**Dataset entries**
'''

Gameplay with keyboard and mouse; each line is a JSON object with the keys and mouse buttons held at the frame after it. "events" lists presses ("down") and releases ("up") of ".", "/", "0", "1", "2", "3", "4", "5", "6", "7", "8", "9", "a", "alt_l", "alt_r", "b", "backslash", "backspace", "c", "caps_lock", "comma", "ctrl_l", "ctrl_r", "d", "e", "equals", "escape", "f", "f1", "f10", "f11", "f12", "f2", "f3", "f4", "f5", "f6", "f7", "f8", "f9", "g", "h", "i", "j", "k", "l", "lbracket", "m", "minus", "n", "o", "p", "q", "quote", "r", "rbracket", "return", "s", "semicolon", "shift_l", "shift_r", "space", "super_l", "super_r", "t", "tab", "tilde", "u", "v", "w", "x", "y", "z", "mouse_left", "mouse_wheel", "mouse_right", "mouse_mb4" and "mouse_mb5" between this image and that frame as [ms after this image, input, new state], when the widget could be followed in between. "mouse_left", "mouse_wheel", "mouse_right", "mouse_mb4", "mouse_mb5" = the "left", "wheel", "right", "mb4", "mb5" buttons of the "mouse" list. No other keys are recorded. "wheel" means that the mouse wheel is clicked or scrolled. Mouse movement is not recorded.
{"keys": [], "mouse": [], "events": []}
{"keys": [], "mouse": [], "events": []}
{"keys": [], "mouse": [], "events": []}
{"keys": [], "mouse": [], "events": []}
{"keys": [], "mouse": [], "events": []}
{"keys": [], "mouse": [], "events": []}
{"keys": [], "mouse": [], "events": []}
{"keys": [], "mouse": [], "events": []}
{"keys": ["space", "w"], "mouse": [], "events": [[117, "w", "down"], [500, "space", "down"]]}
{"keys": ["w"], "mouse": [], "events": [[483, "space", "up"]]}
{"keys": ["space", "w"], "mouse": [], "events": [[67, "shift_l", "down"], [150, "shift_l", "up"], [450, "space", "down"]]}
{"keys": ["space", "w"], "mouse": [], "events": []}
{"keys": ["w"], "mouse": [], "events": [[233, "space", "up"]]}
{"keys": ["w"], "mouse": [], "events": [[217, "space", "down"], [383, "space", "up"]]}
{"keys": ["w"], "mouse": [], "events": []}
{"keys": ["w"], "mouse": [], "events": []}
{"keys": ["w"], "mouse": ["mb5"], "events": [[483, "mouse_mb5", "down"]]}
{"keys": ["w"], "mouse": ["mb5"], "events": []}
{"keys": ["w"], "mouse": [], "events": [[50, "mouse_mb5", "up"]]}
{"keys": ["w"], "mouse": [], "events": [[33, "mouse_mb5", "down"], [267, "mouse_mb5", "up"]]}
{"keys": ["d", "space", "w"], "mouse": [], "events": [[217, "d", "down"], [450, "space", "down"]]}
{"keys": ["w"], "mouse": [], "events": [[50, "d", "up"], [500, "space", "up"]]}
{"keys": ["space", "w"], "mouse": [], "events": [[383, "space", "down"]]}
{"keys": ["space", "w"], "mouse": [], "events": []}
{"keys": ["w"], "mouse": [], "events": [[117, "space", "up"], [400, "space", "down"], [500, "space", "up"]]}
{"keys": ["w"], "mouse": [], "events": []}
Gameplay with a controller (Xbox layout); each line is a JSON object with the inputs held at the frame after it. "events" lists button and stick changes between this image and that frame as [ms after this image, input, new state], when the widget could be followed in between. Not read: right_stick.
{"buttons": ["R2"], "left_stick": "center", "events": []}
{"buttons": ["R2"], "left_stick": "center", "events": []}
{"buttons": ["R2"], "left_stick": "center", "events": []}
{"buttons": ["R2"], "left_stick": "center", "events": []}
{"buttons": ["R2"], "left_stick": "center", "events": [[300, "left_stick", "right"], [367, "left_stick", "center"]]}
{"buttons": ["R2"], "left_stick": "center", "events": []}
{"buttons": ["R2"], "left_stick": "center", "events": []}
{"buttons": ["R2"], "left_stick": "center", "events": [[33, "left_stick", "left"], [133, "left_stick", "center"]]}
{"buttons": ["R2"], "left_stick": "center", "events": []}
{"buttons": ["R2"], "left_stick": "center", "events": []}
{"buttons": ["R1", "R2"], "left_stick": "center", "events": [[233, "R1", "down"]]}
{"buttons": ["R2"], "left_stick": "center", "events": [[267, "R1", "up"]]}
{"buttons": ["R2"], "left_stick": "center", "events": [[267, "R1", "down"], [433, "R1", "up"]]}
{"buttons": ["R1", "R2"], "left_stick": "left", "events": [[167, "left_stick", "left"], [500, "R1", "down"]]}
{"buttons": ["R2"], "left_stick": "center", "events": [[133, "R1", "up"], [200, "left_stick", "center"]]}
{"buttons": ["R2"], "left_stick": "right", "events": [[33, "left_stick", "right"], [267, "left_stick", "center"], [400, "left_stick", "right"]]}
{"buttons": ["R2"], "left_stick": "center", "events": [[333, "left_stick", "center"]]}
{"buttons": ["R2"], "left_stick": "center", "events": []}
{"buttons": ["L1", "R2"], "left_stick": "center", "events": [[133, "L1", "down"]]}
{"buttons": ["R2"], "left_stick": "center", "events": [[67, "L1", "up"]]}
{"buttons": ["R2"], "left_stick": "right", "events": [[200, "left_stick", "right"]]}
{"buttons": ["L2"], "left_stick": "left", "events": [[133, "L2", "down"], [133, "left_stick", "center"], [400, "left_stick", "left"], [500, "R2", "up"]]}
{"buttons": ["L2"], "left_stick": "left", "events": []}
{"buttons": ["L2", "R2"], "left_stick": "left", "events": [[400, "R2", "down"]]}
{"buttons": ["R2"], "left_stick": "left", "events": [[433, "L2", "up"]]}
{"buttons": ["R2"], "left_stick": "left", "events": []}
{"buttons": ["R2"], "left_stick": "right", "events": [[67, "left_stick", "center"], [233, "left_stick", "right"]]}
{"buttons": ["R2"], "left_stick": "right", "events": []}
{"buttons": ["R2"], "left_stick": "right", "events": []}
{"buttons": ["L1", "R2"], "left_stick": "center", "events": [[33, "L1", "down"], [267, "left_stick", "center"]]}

'''

**What is expected**
Every line that holds the word "space" should be copied from the records.

**Response**
Gameplay with keyboard and mouse; each line is a JSON object with the keys and mouse buttons held at the frame after it. "events" lists presses ("down") and releases ("up") of ".", "/", "0", "1", "2", "3", "4", "5", "6", "7", "8", "9", "a", "alt_l", "alt_r", "b", "backslash", "backspace", "c", "caps_lock", "comma", "ctrl_l", "ctrl_r", "d", "e", "equals", "escape", "f", "f1", "f10", "f11", "f12", "f2", "f3", "f4", "f5", "f6", "f7", "f8", "f9", "g", "h", "i", "j", "k", "l", "lbracket", "m", "minus", "n", "o", "p", "q", "quote", "r", "rbracket", "return", "s", "semicolon", "shift_l", "shift_r", "space", "super_l", "super_r", "t", "tab", "tilde", "u", "v", "w", "x", "y", "z", "mouse_left", "mouse_wheel", "mouse_right", "mouse_mb4" and "mouse_mb5" between this image and that frame as [ms after this image, input, new state], when the widget could be followed in between. "mouse_left", "mouse_wheel", "mouse_right", "mouse_mb4", "mouse_mb5" = the "left", "wheel", "right", "mb4", "mb5" buttons of the "mouse" list. No other keys are recorded. "wheel" means that the mouse wheel is clicked or scrolled. Mouse movement is not recorded.
{"keys": ["space", "w"], "mouse": [], "events": [[117, "w", "down"], [500, "space", "down"]]}
{"keys": ["w"], "mouse": [], "events": [[483, "space", "up"]]}
{"keys": ["space", "w"], "mouse": [], "events": [[67, "shift_l", "down"], [150, "shift_l", "up"], [450, "space", "down"]]}
{"keys": ["space", "w"], "mouse": [], "events": []}
{"keys": ["w"], "mouse": [], "events": [[233, "space", "up"]]}
{"keys": ["w"], "mouse": [], "events": [[217, "space", "down"], [383, "space", "up"]]}
{"keys": ["d", "space", "w"], "mouse": [], "events": [[217, "d", "down"], [450, "space", "down"]]}
{"keys": ["w"], "mouse": [], "events": [[50, "d", "up"], [500, "space", "up"]]}
{"keys": ["space", "w"], "mouse": [], "events": [[383, "space", "down"]]}
{"keys": ["space", "w"], "mouse": [], "events": []}
{"keys": ["w"], "mouse": [], "events": [[117, "space", "up"], [400, "space", "down"], [500, "space", "up"]]}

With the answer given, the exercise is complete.